Stored data entries
------------------------
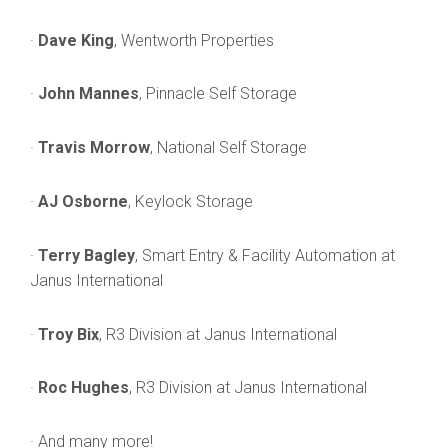
·
Dave King
, Wentworth Properties
·
John Mannes
, Pinnacle Self Storage
·
Travis Morrow
, National Self Storage
·
AJ Osborne
, Keylock Storage
·
Terry Bagley
, Smart Entry & Facility Automation at
Janus International
·
Troy Bix
, R3 Division at Janus International
·
Roc Hughes
, R3 Division at Janus International
· And many more!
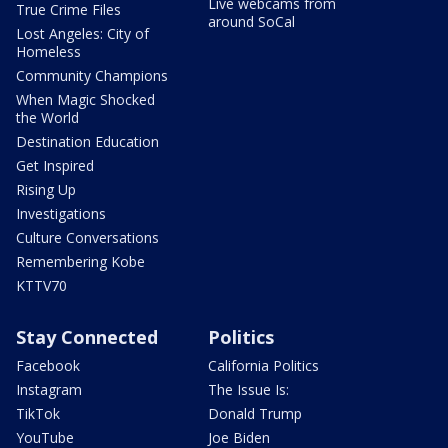
Live webcams from
True Crime Files
around SoCal
Lost Angeles: City of
Homeless
Community Champions
When Magic Shocked
the World
Destination Education
Get Inspired
Rising Up
Investigations
Culture Conversations
Remembering Kobe
KTTV70
Stay Connected
Politics
Facebook
California Politics
Instagram
The Issue Is:
TikTok
Donald Trump
YouTube
Joe Biden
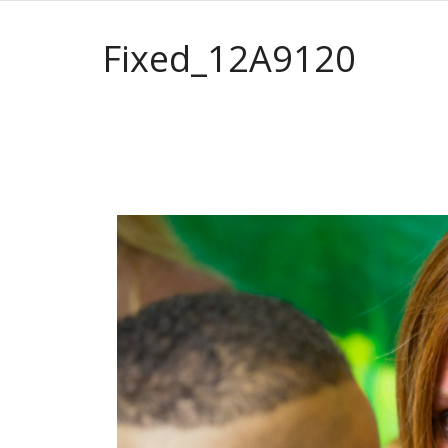
Fixed_12A9120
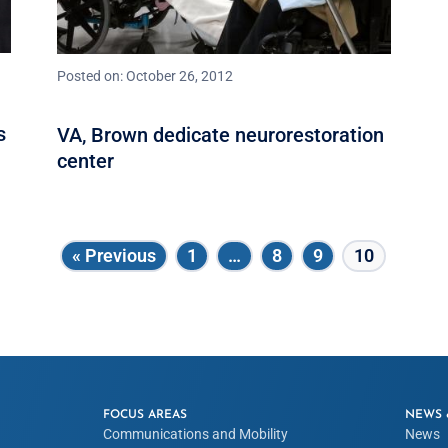
Posted on: October 26, 2012
s
VA, Brown dedicate neurorestoration
center
« Previous
1
…
8
9
10
FOCUS AREAS
NEWS 
Communications and Mobility
News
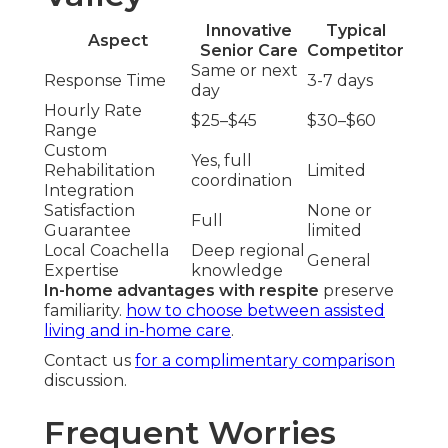
Innovative
Typical
Aspect
Senior Care
Competitor
Same or next
Response Time
3-7 days
day
Hourly Rate
$25–$45
$30–$60
Range
Custom
Yes, full
Rehabilitation
Limited
coordination
Integration
Satisfaction
None or
Full
Guarantee
limited
Local Coachella
Deep regional
General
Expertise
knowledge
In-home advantages with respite
preserve
familiarity.
how to choose between assisted
living and in-home care
.
Contact us
for a complimentary comparison
discussion.
Frequent Worries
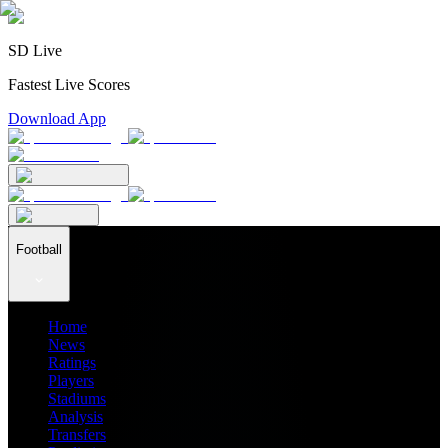
SD Live
Fastest Live Scores
Download App
Football
Home
News
Ratings
Players
Stadiums
Analysis
Transfers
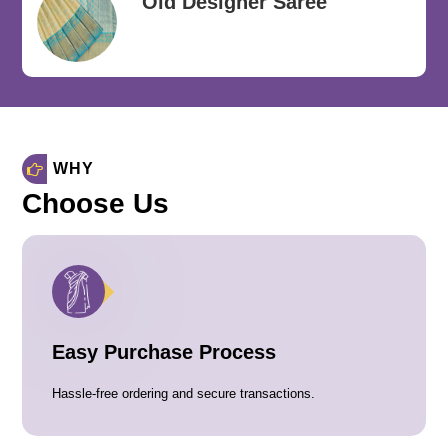
Old Designer Saree
WHY
Choose Us
Easy Purchase Process
Hassle-free ordering and secure transactions.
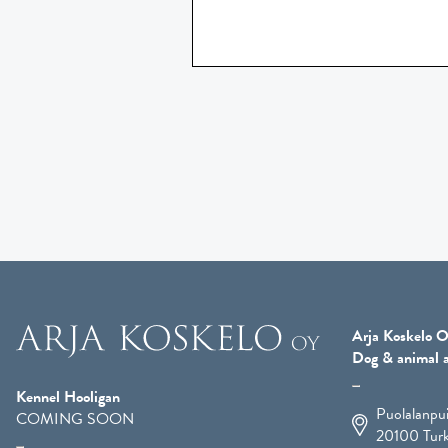
Arja Koskelo O
Dog & animal a
Kennel Hooligan
Puolalanpu
COMING SOON
20100
Tur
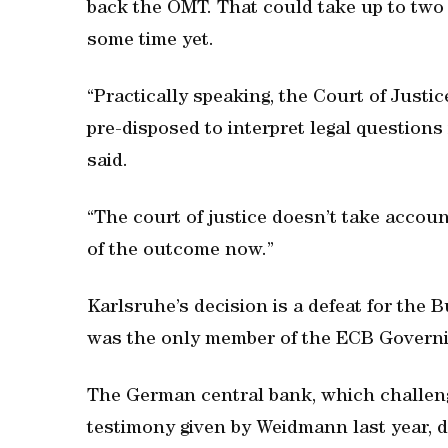
back the OMT. That could take up to two y
some time yet.
“Practically speaking, the Court of Justi
pre-disposed to interpret legal questions
said.
“The court of justice doesn’t take account
of the outcome now.”
Karlsruhe’s decision is a defeat for th
was the only member of the ECB Governin
The German central bank, which challenge
testimony given by Weidmann last year, 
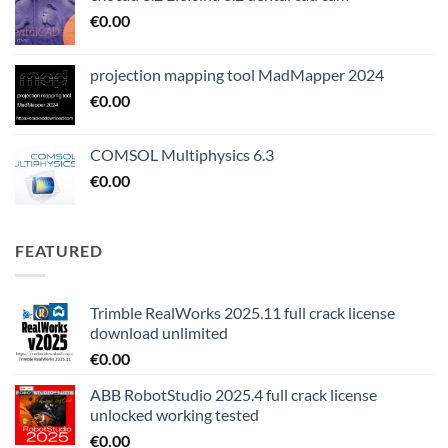
€
0.00
projection mapping tool MadMapper 2024
€
0.00
COMSOL Multiphysics 6.3
€
0.00
FEATURED
Trimble RealWorks 2025.11 full crack license
download unlimited
€
0.00
ABB RobotStudio 2025.4 full crack license
unlocked working tested
€
0.00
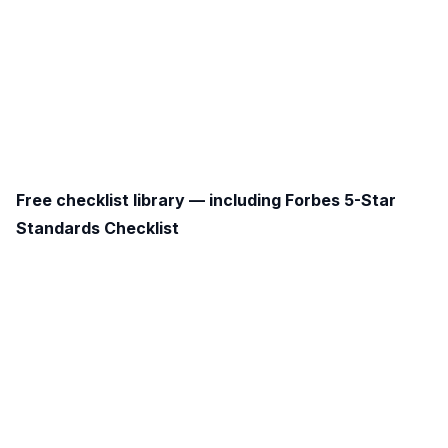
Free checklist library — including Forbes 5-Star
Standards Checklist
free library of ready-made templates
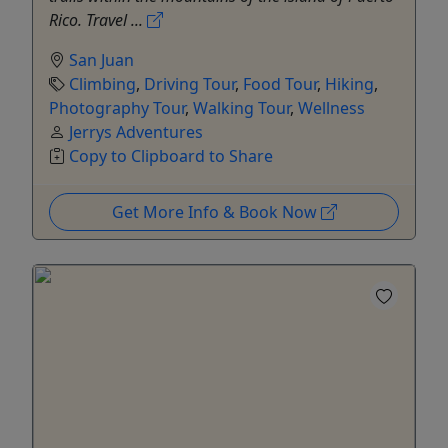
Rico. Travel ...
San Juan
Climbing
,
Driving Tour
,
Food Tour
,
Hiking
,
Photography Tour
,
Walking Tour
,
Wellness
Jerrys Adventures
Copy to Clipboard to Share
Get More Info & Book Now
------------------------
→ ASSIGNMENT:
Each record needs to be reproduced exactly, and no image should be carried over.

→ EXERCISE SOLUTION:
·
Dave King
, Wentworth Properties
·
John Mannes
, Pinnacle Self Storage
·
Travis Morrow
, National Self Storage
·
AJ Osborne
, Keylock Storage
·
Terry Bagley
, Smart Entry & Facility Automation at
Janus International
·
Troy Bix
, R3 Division at Janus International
·
Roc Hughes
, R3 Division at Janus International
· And many more!
Live webcams from
True Crime Files
around SoCal
Lost Angeles: City of
Homeless
Community Champions
When Magic Shocked
the World
Destination Education
Get Inspired
Rising Up
Investigations
Culture Conversations
Remembering Kobe
KTTV70
Stay Connected
Politics
Facebook
California Politics
Instagram
The Issue Is:
TikTok
Donald Trump
YouTube
Joe Biden
Fixed_12A9120
Posted on: October 26, 2012
s
VA, Brown dedicate neurorestoration
center
« Previous
1
…
8
9
10
FOCUS AREAS
NEWS 
Communications and Mobility
News
Innovative
Typical
Aspect
Senior Care
Competitor
Same or next
Response Time
3-7 days
day
Hourly Rate
$25–$45
$30–$60
Range
Custom
Yes, full
Rehabilitation
Limited
coordination
Integration
Satisfaction
None or
Full
Guarantee
limited
Local Coachella
Deep regional
General
Expertise
knowledge
In-home advantages with respite
preserve
familiarity.
how to choose between assisted
living and in-home care
.
Contact us
for a complimentary comparison
discussion.
Frequent Worries
SD Live
Fastest Live Scores
Download App
Football
Home
News
Ratings
Players
Stadiums
Analysis
Transfers
Old Designer Saree
WHY
Choose Us
Easy Purchase Process
Hassle-free ordering and secure transactions.
Arja Koskelo O
Dog & animal a
Kennel Hooligan
Puolalanpu
COMING SOON
20100
Tur
back the OMT. That could take up to two y
some time yet.
“Practically speaking, the Court of Justi
pre-disposed to interpret legal questions
said.
“The court of justice doesn’t take account
of the outcome now.”
Karlsruhe’s decision is a defeat for th
was the only member of the ECB Governin
The German central bank, which challenge
testimony given by Weidmann last year, 
€
0.00
projection mapping tool MadMapper 2024
€
0.00
COMSOL Multiphysics 6.3
€
0.00
FEATURED
Trimble RealWorks 2025.11 full crack license
download unlimited
€
0.00
ABB RobotStudio 2025.4 full crack license
unlocked working tested
€
0.00
Free checklist library — including Forbes 5-Star
Standards Checklist
free library of ready-made templates
Rico. Travel ...
San Juan
Climbing
,
Driving Tour
,
Food Tour
,
Hiking
,
Photography Tour
,
Walking Tour
,
Wellness
Jerrys Adventures
Copy to Clipboard to Share
Get More Info & Book Now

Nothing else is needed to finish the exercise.